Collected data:
· · · · · · ·
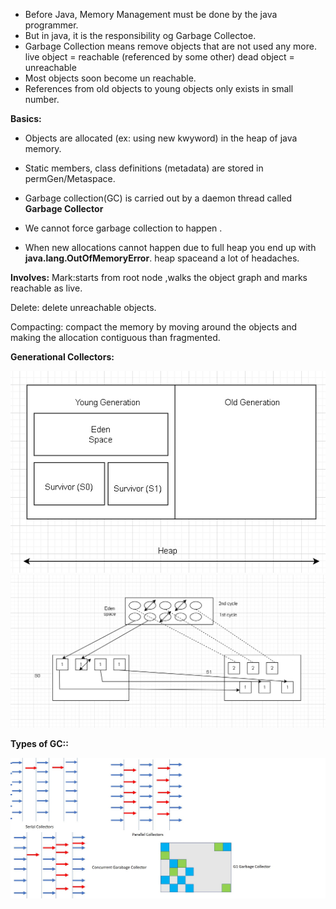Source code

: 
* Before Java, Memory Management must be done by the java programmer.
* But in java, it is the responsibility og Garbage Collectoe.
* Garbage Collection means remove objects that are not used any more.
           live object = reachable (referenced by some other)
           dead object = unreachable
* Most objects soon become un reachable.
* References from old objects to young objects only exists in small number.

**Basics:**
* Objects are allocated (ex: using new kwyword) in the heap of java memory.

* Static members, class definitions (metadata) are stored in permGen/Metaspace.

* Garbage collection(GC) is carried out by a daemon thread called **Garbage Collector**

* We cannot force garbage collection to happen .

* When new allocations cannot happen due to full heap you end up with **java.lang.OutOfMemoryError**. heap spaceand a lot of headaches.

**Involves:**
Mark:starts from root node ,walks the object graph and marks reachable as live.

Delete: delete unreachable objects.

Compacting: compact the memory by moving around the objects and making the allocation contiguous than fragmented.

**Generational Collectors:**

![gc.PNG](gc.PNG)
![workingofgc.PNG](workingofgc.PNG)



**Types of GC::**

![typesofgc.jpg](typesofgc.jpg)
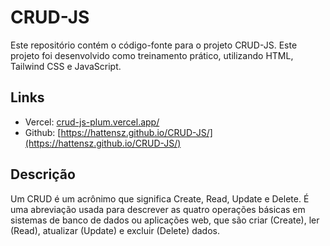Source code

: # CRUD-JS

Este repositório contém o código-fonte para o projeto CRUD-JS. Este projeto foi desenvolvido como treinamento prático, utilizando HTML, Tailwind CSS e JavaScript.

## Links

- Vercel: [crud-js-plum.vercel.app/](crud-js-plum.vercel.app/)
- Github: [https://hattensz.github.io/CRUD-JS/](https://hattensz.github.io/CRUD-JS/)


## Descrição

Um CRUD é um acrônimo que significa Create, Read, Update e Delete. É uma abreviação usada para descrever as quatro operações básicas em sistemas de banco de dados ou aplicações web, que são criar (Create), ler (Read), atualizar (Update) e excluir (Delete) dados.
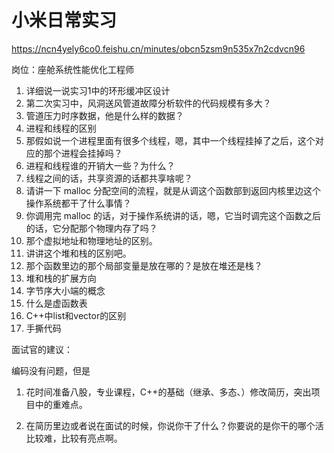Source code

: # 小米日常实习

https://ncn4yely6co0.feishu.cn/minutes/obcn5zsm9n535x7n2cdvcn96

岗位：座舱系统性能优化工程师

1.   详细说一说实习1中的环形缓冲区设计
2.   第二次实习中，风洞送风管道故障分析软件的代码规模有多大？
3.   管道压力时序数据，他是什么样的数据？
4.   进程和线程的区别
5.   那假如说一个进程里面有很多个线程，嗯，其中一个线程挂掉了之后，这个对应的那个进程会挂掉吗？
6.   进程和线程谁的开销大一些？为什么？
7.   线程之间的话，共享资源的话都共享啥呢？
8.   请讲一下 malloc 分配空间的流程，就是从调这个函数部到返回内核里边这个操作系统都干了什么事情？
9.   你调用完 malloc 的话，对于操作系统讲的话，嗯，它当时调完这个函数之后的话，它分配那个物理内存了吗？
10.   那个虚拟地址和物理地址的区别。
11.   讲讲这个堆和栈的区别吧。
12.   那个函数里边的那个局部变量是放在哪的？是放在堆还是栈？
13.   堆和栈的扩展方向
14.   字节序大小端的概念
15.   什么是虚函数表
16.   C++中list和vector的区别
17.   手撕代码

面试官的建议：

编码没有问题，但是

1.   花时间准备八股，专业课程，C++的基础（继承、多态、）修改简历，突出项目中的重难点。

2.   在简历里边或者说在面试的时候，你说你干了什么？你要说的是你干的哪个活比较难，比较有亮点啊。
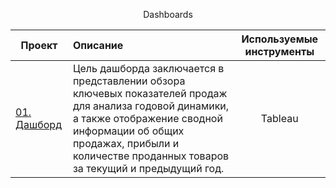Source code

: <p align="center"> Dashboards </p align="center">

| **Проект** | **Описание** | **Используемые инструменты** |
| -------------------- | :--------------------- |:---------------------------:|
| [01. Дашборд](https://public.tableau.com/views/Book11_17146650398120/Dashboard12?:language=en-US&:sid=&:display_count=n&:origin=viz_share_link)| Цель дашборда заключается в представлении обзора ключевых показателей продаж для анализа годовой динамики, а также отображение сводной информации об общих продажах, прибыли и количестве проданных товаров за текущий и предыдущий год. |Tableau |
· · · · · · ·
Prompt: Your answer must be the lines above from the one containing "used any more." to the one containing "stored in permGen/Metaspace.", both included, restated word for word.

Reply to the exercise:
* Garbage Collection means remove objects that are not used any more.
           live object = reachable (referenced by some other)
           dead object = unreachable
* Most objects soon become un reachable.
* References from old objects to young objects only exists in small number.

**Basics:**
* Objects are allocated (ex: using new kwyword) in the heap of java memory.

* Static members, class definitions (metadata) are stored in permGen/Metaspace.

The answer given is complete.